- **What is required**:
What you need to produce is the complete listing, repeated exactly.
•••
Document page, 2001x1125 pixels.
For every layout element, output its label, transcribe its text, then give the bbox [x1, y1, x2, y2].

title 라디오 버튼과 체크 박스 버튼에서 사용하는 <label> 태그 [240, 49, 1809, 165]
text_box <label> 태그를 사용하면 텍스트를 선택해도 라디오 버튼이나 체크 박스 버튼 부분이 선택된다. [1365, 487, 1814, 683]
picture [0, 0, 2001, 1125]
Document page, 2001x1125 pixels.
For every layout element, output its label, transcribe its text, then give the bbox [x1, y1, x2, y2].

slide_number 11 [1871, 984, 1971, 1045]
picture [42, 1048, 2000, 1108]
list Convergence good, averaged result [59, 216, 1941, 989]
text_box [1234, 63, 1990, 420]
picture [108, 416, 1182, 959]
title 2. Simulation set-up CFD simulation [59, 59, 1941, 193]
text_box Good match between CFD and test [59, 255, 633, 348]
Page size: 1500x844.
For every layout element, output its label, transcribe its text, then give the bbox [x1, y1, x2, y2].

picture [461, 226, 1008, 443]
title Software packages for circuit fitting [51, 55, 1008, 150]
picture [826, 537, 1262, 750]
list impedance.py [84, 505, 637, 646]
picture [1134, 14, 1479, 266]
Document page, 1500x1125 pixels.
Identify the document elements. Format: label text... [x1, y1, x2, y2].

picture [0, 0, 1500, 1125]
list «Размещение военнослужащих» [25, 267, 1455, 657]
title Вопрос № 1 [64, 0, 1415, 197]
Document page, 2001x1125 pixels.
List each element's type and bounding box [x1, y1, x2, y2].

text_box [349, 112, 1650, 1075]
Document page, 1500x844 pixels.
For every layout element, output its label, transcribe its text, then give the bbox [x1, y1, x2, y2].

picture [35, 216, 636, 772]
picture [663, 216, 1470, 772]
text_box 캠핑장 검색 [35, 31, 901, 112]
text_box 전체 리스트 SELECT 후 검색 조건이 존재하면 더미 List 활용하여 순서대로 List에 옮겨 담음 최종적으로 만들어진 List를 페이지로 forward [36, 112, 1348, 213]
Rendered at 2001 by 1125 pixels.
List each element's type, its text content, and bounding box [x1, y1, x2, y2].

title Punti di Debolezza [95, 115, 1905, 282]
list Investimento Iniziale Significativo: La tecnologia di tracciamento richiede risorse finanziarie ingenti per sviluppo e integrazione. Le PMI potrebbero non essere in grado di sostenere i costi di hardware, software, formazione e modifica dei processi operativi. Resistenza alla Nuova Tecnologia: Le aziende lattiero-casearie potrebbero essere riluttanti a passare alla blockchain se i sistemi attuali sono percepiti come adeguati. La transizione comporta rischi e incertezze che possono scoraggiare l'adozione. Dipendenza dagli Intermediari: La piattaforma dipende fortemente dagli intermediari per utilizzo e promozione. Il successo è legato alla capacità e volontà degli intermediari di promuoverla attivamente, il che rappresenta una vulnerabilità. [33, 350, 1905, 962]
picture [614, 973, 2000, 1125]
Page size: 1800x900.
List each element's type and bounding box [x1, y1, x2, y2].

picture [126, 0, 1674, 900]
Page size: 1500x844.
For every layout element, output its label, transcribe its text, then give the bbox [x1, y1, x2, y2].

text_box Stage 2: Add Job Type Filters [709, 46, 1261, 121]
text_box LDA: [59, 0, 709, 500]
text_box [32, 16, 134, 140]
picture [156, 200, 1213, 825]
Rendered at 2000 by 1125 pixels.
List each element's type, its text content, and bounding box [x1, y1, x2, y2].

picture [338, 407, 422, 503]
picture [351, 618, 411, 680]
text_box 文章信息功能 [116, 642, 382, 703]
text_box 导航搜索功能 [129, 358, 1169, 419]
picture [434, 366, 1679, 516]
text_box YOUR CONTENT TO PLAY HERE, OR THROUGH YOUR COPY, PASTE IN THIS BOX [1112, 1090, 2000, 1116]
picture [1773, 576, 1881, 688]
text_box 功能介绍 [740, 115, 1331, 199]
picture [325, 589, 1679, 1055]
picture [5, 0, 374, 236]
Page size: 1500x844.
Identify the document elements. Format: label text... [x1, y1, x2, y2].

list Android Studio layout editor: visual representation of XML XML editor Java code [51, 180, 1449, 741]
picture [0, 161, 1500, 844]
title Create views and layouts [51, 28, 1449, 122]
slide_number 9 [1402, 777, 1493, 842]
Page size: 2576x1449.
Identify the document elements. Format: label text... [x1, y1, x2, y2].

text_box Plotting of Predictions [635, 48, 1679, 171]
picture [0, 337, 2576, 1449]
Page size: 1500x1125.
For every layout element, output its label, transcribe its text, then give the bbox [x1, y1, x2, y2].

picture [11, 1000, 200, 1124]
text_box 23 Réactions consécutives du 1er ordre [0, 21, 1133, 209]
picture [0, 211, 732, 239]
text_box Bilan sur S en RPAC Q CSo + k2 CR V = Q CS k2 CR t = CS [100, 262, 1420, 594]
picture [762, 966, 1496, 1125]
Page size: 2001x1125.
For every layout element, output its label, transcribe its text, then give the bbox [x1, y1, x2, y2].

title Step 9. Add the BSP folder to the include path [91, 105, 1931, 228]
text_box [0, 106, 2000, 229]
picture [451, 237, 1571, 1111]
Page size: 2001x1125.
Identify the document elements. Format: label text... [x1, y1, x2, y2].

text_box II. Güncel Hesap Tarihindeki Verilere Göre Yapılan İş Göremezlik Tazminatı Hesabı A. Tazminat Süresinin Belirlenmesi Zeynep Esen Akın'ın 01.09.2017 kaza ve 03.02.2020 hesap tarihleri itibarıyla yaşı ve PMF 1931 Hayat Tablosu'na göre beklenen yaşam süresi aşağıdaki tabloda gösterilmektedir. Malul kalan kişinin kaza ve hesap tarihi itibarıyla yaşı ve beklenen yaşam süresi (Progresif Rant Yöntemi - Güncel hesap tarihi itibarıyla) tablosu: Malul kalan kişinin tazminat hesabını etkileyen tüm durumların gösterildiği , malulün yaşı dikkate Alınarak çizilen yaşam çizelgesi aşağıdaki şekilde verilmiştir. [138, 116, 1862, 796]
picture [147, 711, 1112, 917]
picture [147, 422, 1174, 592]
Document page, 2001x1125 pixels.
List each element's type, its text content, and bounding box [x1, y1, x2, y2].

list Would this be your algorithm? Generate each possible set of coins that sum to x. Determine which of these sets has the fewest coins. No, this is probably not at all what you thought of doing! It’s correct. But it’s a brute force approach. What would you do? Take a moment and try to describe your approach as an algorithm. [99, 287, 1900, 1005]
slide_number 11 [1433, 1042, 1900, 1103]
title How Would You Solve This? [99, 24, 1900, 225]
•••
- **Solution below**:
Document page, 2001x1125 pixels.
For every layout element, output its label, transcribe its text, then give the bbox [x1, y1, x2, y2].

title 라디오 버튼과 체크 박스 버튼에서 사용하는 <label> 태그 [240, 49, 1809, 165]
text_box <label> 태그를 사용하면 텍스트를 선택해도 라디오 버튼이나 체크 박스 버튼 부분이 선택된다. [1365, 487, 1814, 683]
picture [0, 0, 2001, 1125]
Document page, 2001x1125 pixels.
For every layout element, output its label, transcribe its text, then give the bbox [x1, y1, x2, y2].

slide_number 11 [1871, 984, 1971, 1045]
picture [42, 1048, 2000, 1108]
list Convergence good, averaged result [59, 216, 1941, 989]
text_box [1234, 63, 1990, 420]
picture [108, 416, 1182, 959]
title 2. Simulation set-up CFD simulation [59, 59, 1941, 193]
text_box Good match between CFD and test [59, 255, 633, 348]
Page size: 1500x844.
For every layout element, output its label, transcribe its text, then give the bbox [x1, y1, x2, y2].

picture [461, 226, 1008, 443]
title Software packages for circuit fitting [51, 55, 1008, 150]
picture [826, 537, 1262, 750]
list impedance.py [84, 505, 637, 646]
picture [1134, 14, 1479, 266]
Document page, 1500x1125 pixels.
Identify the document elements. Format: label text... [x1, y1, x2, y2].

picture [0, 0, 1500, 1125]
list «Размещение военнослужащих» [25, 267, 1455, 657]
title Вопрос № 1 [64, 0, 1415, 197]
Document page, 2001x1125 pixels.
List each element's type and bounding box [x1, y1, x2, y2].

text_box [349, 112, 1650, 1075]
Document page, 1500x844 pixels.
For every layout element, output its label, transcribe its text, then give the bbox [x1, y1, x2, y2].

picture [35, 216, 636, 772]
picture [663, 216, 1470, 772]
text_box 캠핑장 검색 [35, 31, 901, 112]
text_box 전체 리스트 SELECT 후 검색 조건이 존재하면 더미 List 활용하여 순서대로 List에 옮겨 담음 최종적으로 만들어진 List를 페이지로 forward [36, 112, 1348, 213]
Rendered at 2001 by 1125 pixels.
List each element's type, its text content, and bounding box [x1, y1, x2, y2].

title Punti di Debolezza [95, 115, 1905, 282]
list Investimento Iniziale Significativo: La tecnologia di tracciamento richiede risorse finanziarie ingenti per sviluppo e integrazione. Le PMI potrebbero non essere in grado di sostenere i costi di hardware, software, formazione e modifica dei processi operativi. Resistenza alla Nuova Tecnologia: Le aziende lattiero-casearie potrebbero essere riluttanti a passare alla blockchain se i sistemi attuali sono percepiti come adeguati. La transizione comporta rischi e incertezze che possono scoraggiare l'adozione. Dipendenza dagli Intermediari: La piattaforma dipende fortemente dagli intermediari per utilizzo e promozione. Il successo è legato alla capacità e volontà degli intermediari di promuoverla attivamente, il che rappresenta una vulnerabilità. [33, 350, 1905, 962]
picture [614, 973, 2000, 1125]
Page size: 1800x900.
List each element's type and bounding box [x1, y1, x2, y2].

picture [126, 0, 1674, 900]
Page size: 1500x844.
For every layout element, output its label, transcribe its text, then give the bbox [x1, y1, x2, y2].

text_box Stage 2: Add Job Type Filters [709, 46, 1261, 121]
text_box LDA: [59, 0, 709, 500]
text_box [32, 16, 134, 140]
picture [156, 200, 1213, 825]
Rendered at 2000 by 1125 pixels.
List each element's type, its text content, and bounding box [x1, y1, x2, y2].

picture [338, 407, 422, 503]
picture [351, 618, 411, 680]
text_box 文章信息功能 [116, 642, 382, 703]
text_box 导航搜索功能 [129, 358, 1169, 419]
picture [434, 366, 1679, 516]
text_box YOUR CONTENT TO PLAY HERE, OR THROUGH YOUR COPY, PASTE IN THIS BOX [1112, 1090, 2000, 1116]
picture [1773, 576, 1881, 688]
text_box 功能介绍 [740, 115, 1331, 199]
picture [325, 589, 1679, 1055]
picture [5, 0, 374, 236]
Page size: 1500x844.
Identify the document elements. Format: label text... [x1, y1, x2, y2].

list Android Studio layout editor: visual representation of XML XML editor Java code [51, 180, 1449, 741]
picture [0, 161, 1500, 844]
title Create views and layouts [51, 28, 1449, 122]
slide_number 9 [1402, 777, 1493, 842]
Page size: 2576x1449.
Identify the document elements. Format: label text... [x1, y1, x2, y2].

text_box Plotting of Predictions [635, 48, 1679, 171]
picture [0, 337, 2576, 1449]
Page size: 1500x1125.
For every layout element, output its label, transcribe its text, then give the bbox [x1, y1, x2, y2].

picture [11, 1000, 200, 1124]
text_box 23 Réactions consécutives du 1er ordre [0, 21, 1133, 209]
picture [0, 211, 732, 239]
text_box Bilan sur S en RPAC Q CSo + k2 CR V = Q CS k2 CR t = CS [100, 262, 1420, 594]
picture [762, 966, 1496, 1125]
Page size: 2001x1125.
For every layout element, output its label, transcribe its text, then give the bbox [x1, y1, x2, y2].

title Step 9. Add the BSP folder to the include path [91, 105, 1931, 228]
text_box [0, 106, 2000, 229]
picture [451, 237, 1571, 1111]
Page size: 2001x1125.
Identify the document elements. Format: label text... [x1, y1, x2, y2].

text_box II. Güncel Hesap Tarihindeki Verilere Göre Yapılan İş Göremezlik Tazminatı Hesabı A. Tazminat Süresinin Belirlenmesi Zeynep Esen Akın'ın 01.09.2017 kaza ve 03.02.2020 hesap tarihleri itibarıyla yaşı ve PMF 1931 Hayat Tablosu'na göre beklenen yaşam süresi aşağıdaki tabloda gösterilmektedir. Malul kalan kişinin kaza ve hesap tarihi itibarıyla yaşı ve beklenen yaşam süresi (Progresif Rant Yöntemi - Güncel hesap tarihi itibarıyla) tablosu: Malul kalan kişinin tazminat hesabını etkileyen tüm durumların gösterildiği , malulün yaşı dikkate Alınarak çizilen yaşam çizelgesi aşağıdaki şekilde verilmiştir. [138, 116, 1862, 796]
picture [147, 711, 1112, 917]
picture [147, 422, 1174, 592]
Document page, 2001x1125 pixels.
List each element's type, its text content, and bounding box [x1, y1, x2, y2].

list Would this be your algorithm? Generate each possible set of coins that sum to x. Determine which of these sets has the fewest coins. No, this is probably not at all what you thought of doing! It’s correct. But it’s a brute force approach. What would you do? Take a moment and try to describe your approach as an algorithm. [99, 287, 1900, 1005]
slide_number 11 [1433, 1042, 1900, 1103]
title How Would You Solve This? [99, 24, 1900, 225]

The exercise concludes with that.